Pancakes can be enjoyed any time of day. Have butter triangles, raisins, or nuts available and let children (or adults) add their own funny faces. To feed a crowd, buy two or three pans so that you can make several pancakes at the same time.
You Will Need
Jack-O'-lantern-shaped pan, 12 x 11 inches (available from www.wilton.com)
2 cups biscuit mix
2 tablespoons packed light brown sugar
2 teaspoons ground cinnamon
1 1/2 cups (12-ounce can) undiluted evaporated milk or evaporated skim milk
1/2 cup solid-pack pumpkin
Vegetable oil
2 large eggs
1/2 stick butter or margarine, for face
Honey or syrup
What to Do
1. Preheat oven to 450°F. Place empty jack-o'-lantern pan in oven.
2. In large bowl, combine biscuit mix, sugar, cinnamon, evaporated milk, pumpkin, 2 tablespoons vegetable oil and eggs.
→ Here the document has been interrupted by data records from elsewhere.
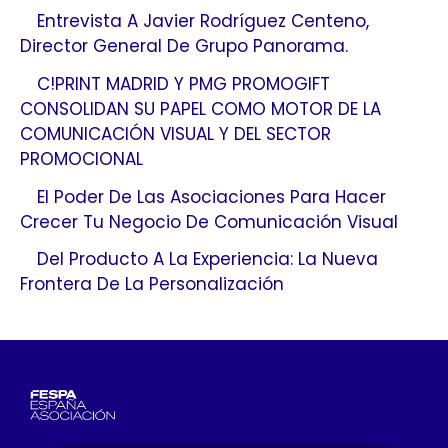
Entrevista A Javier Rodríguez Centeno,
Director General De Grupo Panorama.
C!PRINT MADRID Y PMG PROMOGIFT
CONSOLIDAN SU PAPEL COMO MOTOR DE LA
COMUNICACIÓN VISUAL Y DEL SECTOR
PROMOCIONAL
El Poder De Las Asociaciones Para Hacer
Crecer Tu Negocio De Comunicación Visual
Del Producto A La Experiencia: La Nueva
Frontera De La Personalización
Beat or whisk until smooth. (Batter may be stored overnight in refrigerator. Stir before using.)
3. When oven is preheated, remove pan. CAUTION: Pan will be very hot. Coat pan lightly with a couple of drops of vegetable oil or a small amount of butter and rotate pan to cover evenly. Pour 2 cups of batter in pan. Pour in a circle to cover pan evenly. Push to edges if necessary.
4. Return to oven and bake 6-8 minutes or until top is dry and edges are brown. Top will not be brown.
5. Invert baked pancake onto serving dish.
6. Repeat for next pancake. You can place finished pancake on a cookie sheet and return to oven for the last 2 minutes of cooking time to reheat.
7. Garnish pancakes with butter or margarine features: Cut butter or margarine into 1/8-inch slices and then halve for triangles for eyes and halve again into smaller triangles for mouth as shown in photo. Serve with honey or syrup.